● YOUR OBJECTIVE:
In the data below, find the line containing "water. A person", then set down that line and every later line up to and including the line containing "udio/Video Cables", exactly.

● MATERIAL SHOWN:
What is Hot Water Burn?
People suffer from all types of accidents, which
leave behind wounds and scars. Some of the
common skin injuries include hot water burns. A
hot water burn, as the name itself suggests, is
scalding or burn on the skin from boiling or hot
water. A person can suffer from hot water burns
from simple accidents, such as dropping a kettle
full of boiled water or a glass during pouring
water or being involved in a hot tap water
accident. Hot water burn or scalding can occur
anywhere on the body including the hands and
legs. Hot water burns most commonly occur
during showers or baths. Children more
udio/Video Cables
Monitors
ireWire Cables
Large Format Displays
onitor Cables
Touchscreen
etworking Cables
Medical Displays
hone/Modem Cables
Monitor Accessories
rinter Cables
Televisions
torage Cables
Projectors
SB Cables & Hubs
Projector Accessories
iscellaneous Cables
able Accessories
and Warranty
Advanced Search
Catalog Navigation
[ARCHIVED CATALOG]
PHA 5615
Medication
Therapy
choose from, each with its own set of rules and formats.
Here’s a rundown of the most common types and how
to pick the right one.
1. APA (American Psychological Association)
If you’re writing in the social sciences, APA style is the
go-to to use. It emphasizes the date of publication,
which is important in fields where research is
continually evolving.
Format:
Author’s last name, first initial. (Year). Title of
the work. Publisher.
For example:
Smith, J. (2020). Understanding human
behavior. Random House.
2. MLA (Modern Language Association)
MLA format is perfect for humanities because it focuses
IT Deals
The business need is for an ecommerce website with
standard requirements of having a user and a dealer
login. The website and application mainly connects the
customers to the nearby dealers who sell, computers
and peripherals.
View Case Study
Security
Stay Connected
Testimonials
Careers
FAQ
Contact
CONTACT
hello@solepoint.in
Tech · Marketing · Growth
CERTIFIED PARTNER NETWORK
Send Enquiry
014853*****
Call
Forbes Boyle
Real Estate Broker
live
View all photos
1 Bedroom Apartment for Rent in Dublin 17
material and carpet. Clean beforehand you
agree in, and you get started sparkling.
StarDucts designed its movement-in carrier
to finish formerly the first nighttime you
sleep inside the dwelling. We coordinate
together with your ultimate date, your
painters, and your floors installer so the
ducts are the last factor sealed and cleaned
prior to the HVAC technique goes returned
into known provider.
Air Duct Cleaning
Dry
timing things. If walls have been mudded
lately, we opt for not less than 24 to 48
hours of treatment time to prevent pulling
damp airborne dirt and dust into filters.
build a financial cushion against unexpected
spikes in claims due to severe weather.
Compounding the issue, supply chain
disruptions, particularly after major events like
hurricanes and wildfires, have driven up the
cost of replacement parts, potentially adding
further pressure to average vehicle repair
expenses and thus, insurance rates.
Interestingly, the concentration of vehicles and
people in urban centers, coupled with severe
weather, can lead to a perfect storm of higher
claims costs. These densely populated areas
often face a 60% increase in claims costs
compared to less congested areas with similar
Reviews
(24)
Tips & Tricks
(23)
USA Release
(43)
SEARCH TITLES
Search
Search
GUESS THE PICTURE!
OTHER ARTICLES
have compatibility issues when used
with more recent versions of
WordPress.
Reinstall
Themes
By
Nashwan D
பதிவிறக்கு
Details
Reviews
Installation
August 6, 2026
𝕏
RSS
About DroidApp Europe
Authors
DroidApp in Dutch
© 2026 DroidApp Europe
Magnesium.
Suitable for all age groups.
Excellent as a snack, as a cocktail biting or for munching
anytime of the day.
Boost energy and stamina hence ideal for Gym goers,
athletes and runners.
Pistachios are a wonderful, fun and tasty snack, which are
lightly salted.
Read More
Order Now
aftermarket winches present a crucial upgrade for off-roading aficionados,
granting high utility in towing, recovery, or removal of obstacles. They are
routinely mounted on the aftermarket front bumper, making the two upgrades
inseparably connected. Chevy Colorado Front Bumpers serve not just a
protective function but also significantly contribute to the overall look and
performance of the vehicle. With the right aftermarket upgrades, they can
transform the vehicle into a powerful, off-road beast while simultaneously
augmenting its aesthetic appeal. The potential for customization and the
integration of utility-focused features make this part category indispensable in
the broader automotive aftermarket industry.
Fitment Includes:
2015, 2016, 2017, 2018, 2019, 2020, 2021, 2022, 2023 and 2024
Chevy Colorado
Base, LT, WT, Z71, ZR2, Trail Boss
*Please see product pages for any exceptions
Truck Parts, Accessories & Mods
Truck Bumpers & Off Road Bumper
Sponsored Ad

● YOUR RESPONSE:
water. A person can suffer from hot water burns
from simple accidents, such as dropping a kettle
full of boiled water or a glass during pouring
water or being involved in a hot tap water
accident. Hot water burn or scalding can occur
anywhere on the body including the hands and
legs. Hot water burns most commonly occur
during showers or baths. Children more
udio/Video Cables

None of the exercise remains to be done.